As a cornerstone of Trinitarian theology, the doctrine of inseparable operations was not abandoned by the Protestant Reformers but was embraced as necessary for maintaining an accurate view of God both in His unity of essence and diversity of person. This doctrine, which says that each person of the Trinity acts inseparably with the others in every act of God with respect to things outside Himself, helps us understand that each person is involved in everything God does in a manner that is appropriate to that person. Every action of God is from the Father through the Son and in the Holy Spirit, and this is an order that is inherent to God’s triune identity. Each person exercises the same divine attributes, but each does so in a manner fitting to His unique personal properties.
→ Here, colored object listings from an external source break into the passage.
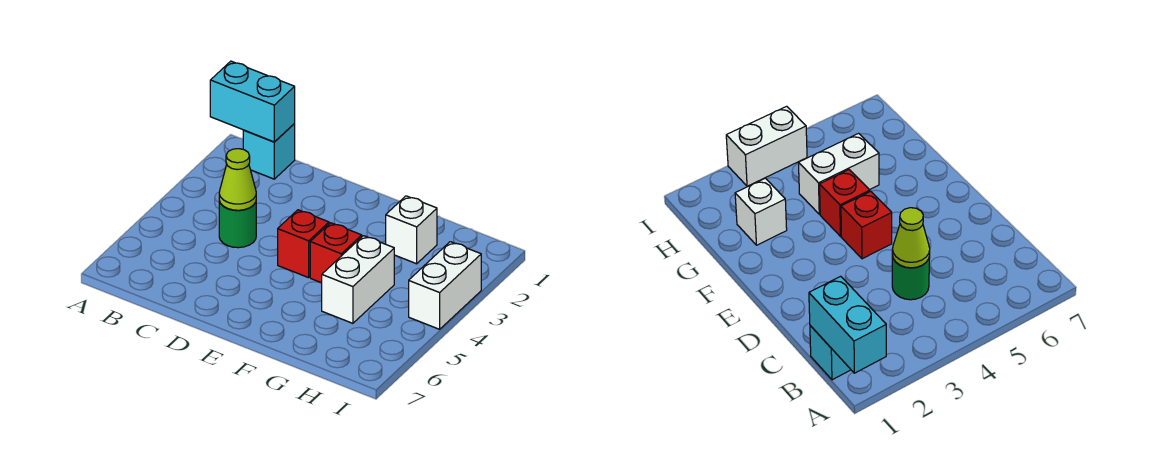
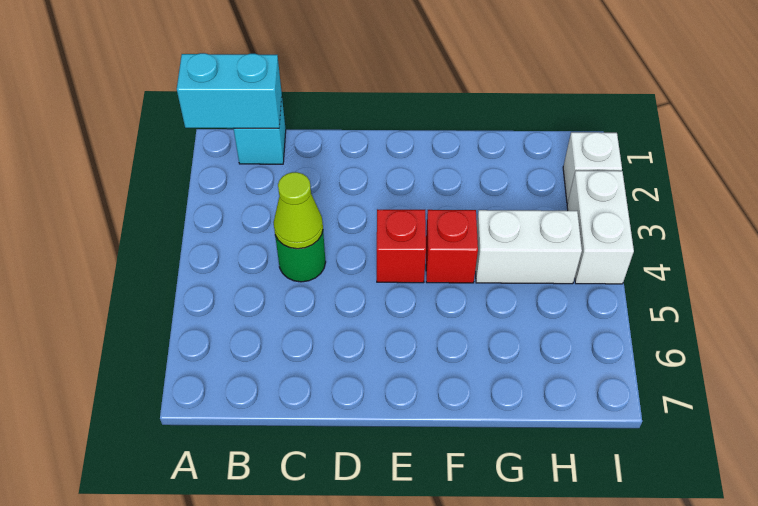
white 1x1 brick [386,196,437,264] -> white 1x1 brick moved to [563,132,622,203]
white 1x2 brick [322,236,394,323] -> white 1x2 brick turned to [475,210,582,284]

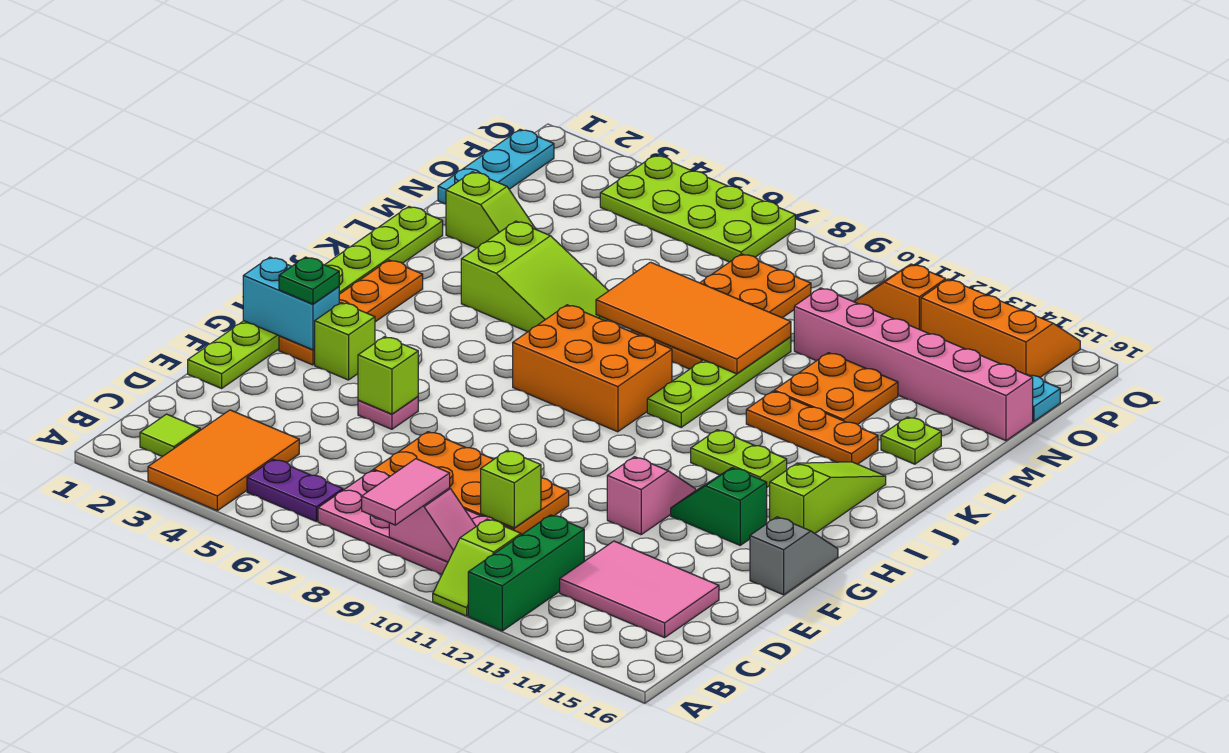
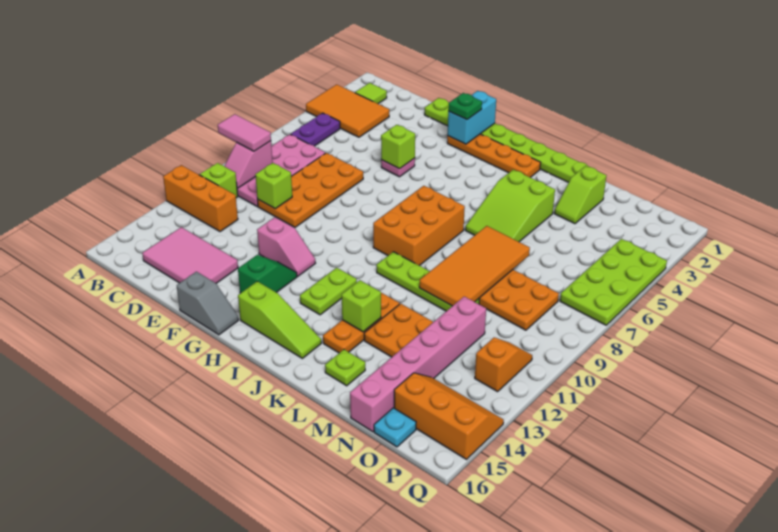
green 1x3 brick [468,515,584,631] -> orange 1x3 brick [163,165,238,232]
pink 2x3 tile [560,541,719,638] -> pink 2x3 tile turned to [142,227,238,283]
lime 1x1 brick [315,303,375,380] -> lime 1x1 brick moved to [342,280,381,332]
cyan 1x3 plate [438,129,554,204] -> none
orange 2x3 slope [921,279,1080,377] -> orange 2x3 slope turned to [394,373,504,459]

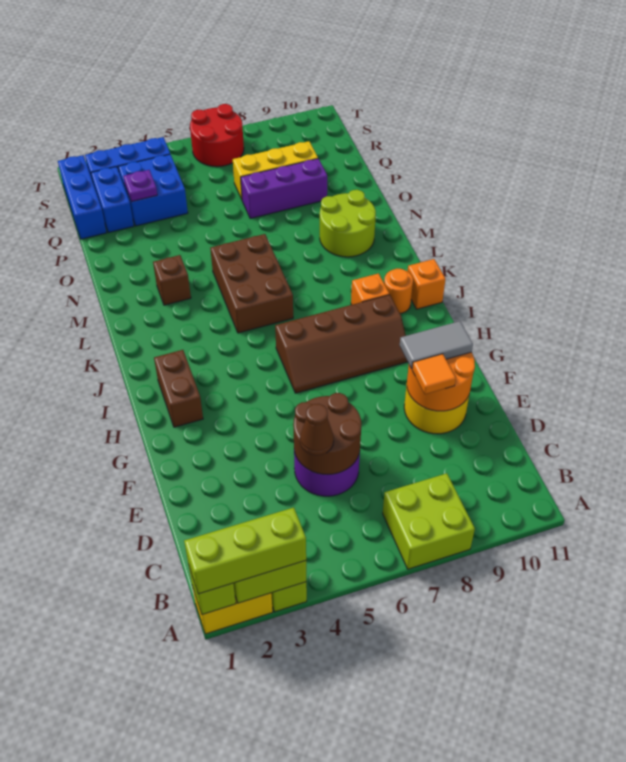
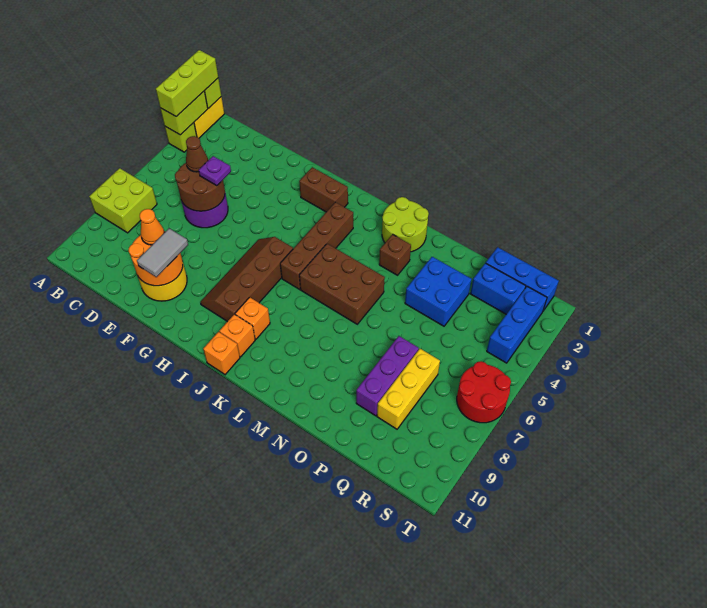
orange 1x1 tile [412,354,456,394] -> orange 1x1 cone [140,209,165,245]
none -> brown 1x4 brick [280,202,353,289]
orange 1x1 round brick [384,269,413,314] -> orange 1x1 brick [219,314,255,357]
lime 2x2 round brick [320,190,376,257] -> lime 2x2 round brick moved to [382,197,429,252]
blue 2x2 brick [118,154,188,226] -> blue 2x2 brick moved to [405,257,472,326]
purple 1x1 plate [123,170,157,202] -> purple 1x1 plate moved to [199,156,231,186]

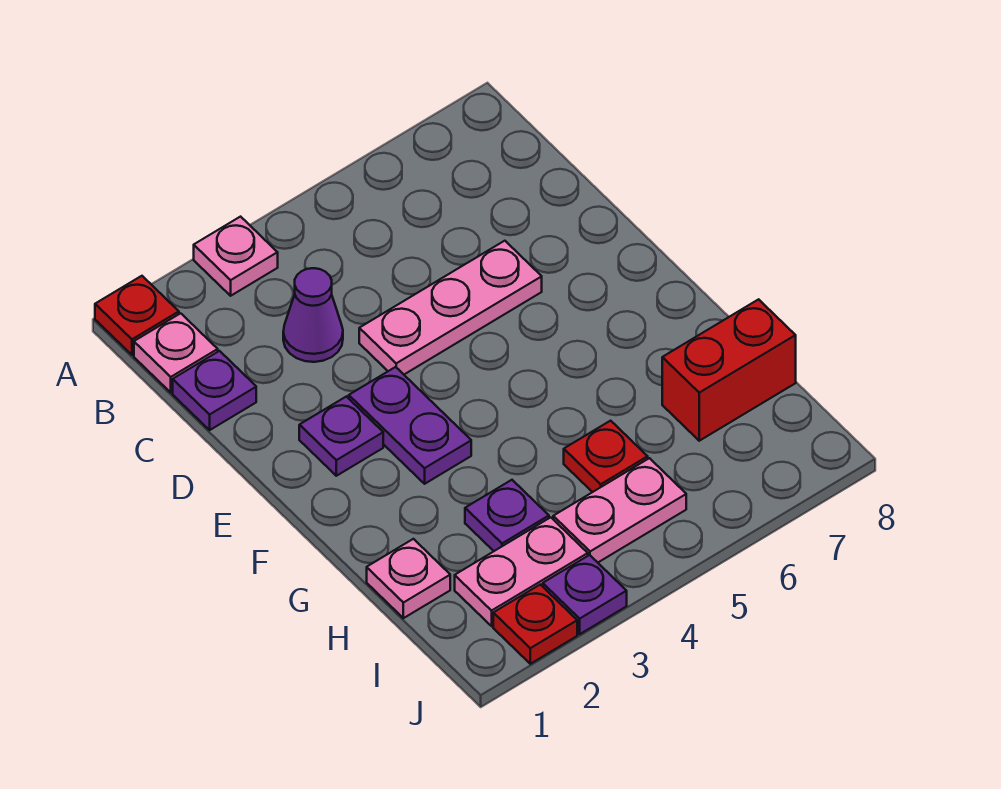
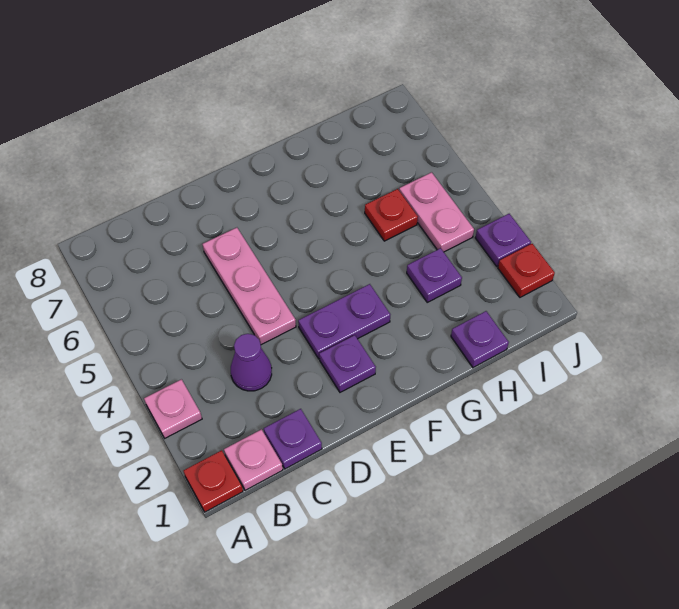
pink 1x1 plate [367,539,450,618] -> purple 1x1 plate [451,311,509,368]
red 1x2 brick [662,299,796,441] -> none
pink 1x2 plate [455,517,588,626] -> none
We have seen the doctrine of inseparable operations in both creation and atonement, and today we will look at the doctrine as it is revealed in the work of redemption more generally. Although atonement is essential to God’s work of redemption, it is not identical to it. Redemption is a greater whole, of which atonement is one part. Redemption also involves things such as rescue from bondage, the resurrection of our bodies, and more (Ex. 20:1; Rom. 8:23).
Today’s passage attributes the work of rescuing the Israelites from Egyptian slavery to Jesus (Jude 5), a particularly strong way of asserting His deity since the Old Testament says that Yahweh, the covenant Lord of Israel, saved His people from Egypt (Deut. 5:6). Of course, we also know that the Lord went before His people as a pillar of fire when He led them out of Egypt (Ex. 13:21), pointing us to the activity of the Holy Spirit in light of the Spirit’s association with supernatural fire (Luke 3:16). Given that Jesus often refers to the God of Israel as “Father,” we thus see the involvement of all three persons in the work of redeeming the people of God from Egypt, and, more generally, from sin and death.
The Scriptures often associate particular aspects of redemption, such as sanctification, with the Holy Spirit (2 Thess. 2:13). This is because the work of sanctification reveals the Spirit in particular. Given inseparable operations, however, the Father and Son are also involved in everything the Spirit does. From start to finish, redemption is the work of the triune God. It is from the Father, through the Son, and in the Holy Spirit that we are redeemed.